Tuesday, September 22, 2009

Eine Stadt wird erpresst, Dominik Graf, 2006

Den Lobeshymnen (auch hier) kann ich mich nur voll und ganz anschließen: was für ein Film!
Land erpresst Stadt, Vergangenheit erpresst Gegenwart. Ganz abgesehen vom handwerklichen Glanz, von den schlüssigen, souveränen Italothrillerallusionen vor allem im ersten Teil, in Leipzig, die Zooms, die Härte auf den Straßen, ganz abgesehen auch vom Gestischen, von der Körpersprache, die mit dem wahnwitzigen Tempo des Schnitts mühelos mithält, abgesehen auch von kleinen Meisterstücken wie der Verfolgungsjagd im Wald oder dem Fußballspiel am Ende: Wo hätte sich das deutsche Kino der letzten Jahre so für die Texturen, für die Materialität Deutschlands interessiert? Graf präpariert nicht vorgefundene Texturen, er rekonstruiert sie, generiert immer neue Muster, Szene für Szene, Einstellung für Einstellung. Dass auch diese Methode einem sozialen Inhalt dienen kann: Das muss man mir an dieser Stelle einfach glauben. So gut kenne ich mich bei Graf noch nicht aus; für mich ist die naheliegendste Spur sein Deutschland 09-Beitrag Der Weg, den wir nicht zusammen gehen: Bausubstanz und ihre Hilflosigkeit gegen die Geschichte:



Wenn der Thrillerplot sich aufs Land verlagert, die großartige Helikopterkamerafahrt vom Tagebau über die Dächer des Dorfes. Die Tagebaugrube, die im Finale noch einmal auftauchen wird:



Nach der Schießübung (ein weiteres kleines Meisterstück) ein delirierender Schwenk über die Kulturlandschaft, kaltes, klares Licht, matte Farben:



Im Hotel (Julia Blankenburg im Hotelzimmer, sie greift einen Haufen Geldscheine, probiert aus, wie es sich anfühlt, sie in die Luft zu werfen), die wiederum kalte, klare Tiefe des Hotelflurs:



Das großartigste Bild des Films, isoliert, in gewisser Weise, obwohl narrativ motiviert, ein unerklärtes Bild, nicht ganz einholbar durch die Narration: ein Pferd vor Windrädern, eine völlig verquere, durchgeknallte Form von Idylle (man achte auf den Regenbogenansatz), im Film machen die im echten Leben stets bloß landschaftsverschandelnden Windräder plötzlich ganz und gar Sinn:

Thursday, September 17, 2009

The Shield: Leverage

Noch einmal The Shield.

◆ **EINGABEDATEN**
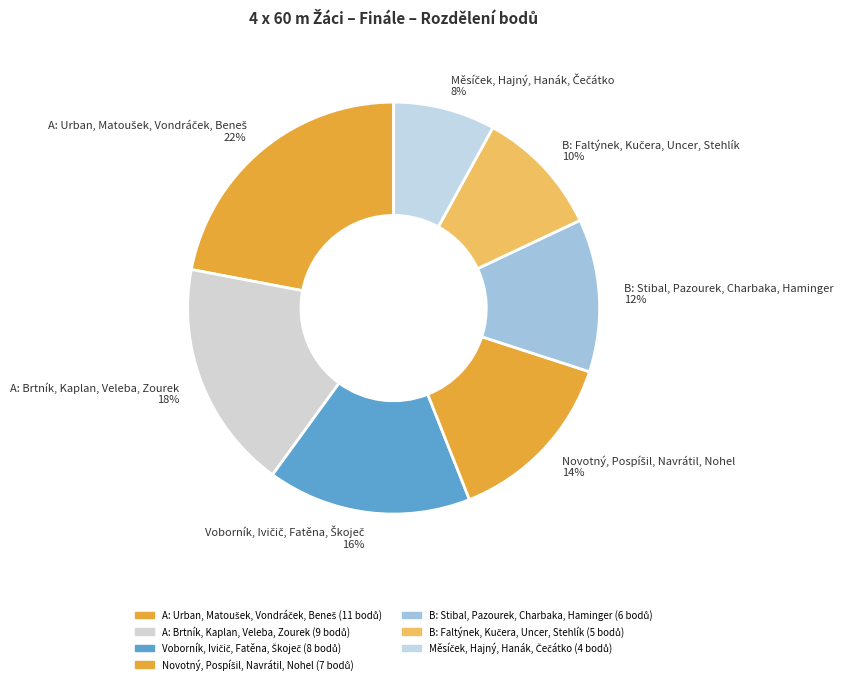

To the nearest percent, what percentage of the pie is A: Brtník, Kaplan, Veleba, Zourek?

18%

◆ **AUFGABEN**
**a.** Aktualisiere den Abschnitt der Filmkritik von „Tuesday, September 22, 2009“ bis einschließlich „für ein Film!“ und gib ihn wieder, wobei „Lobeshymnen“ durch „Lobreden“ ersetzt wird.
**b.** In welcher Stadt spielt laut der Filmkritik der erste Teil des Films?

◆ **LÖSUNGEN**
**a.**
Tuesday, September 22, 2009

Eine Stadt wird erpresst, Dominik Graf, 2006

Den Lobreden (auch hier) kann ich mich nur voll und ganz anschließen: was für ein Film!

**b.** In Leipzig.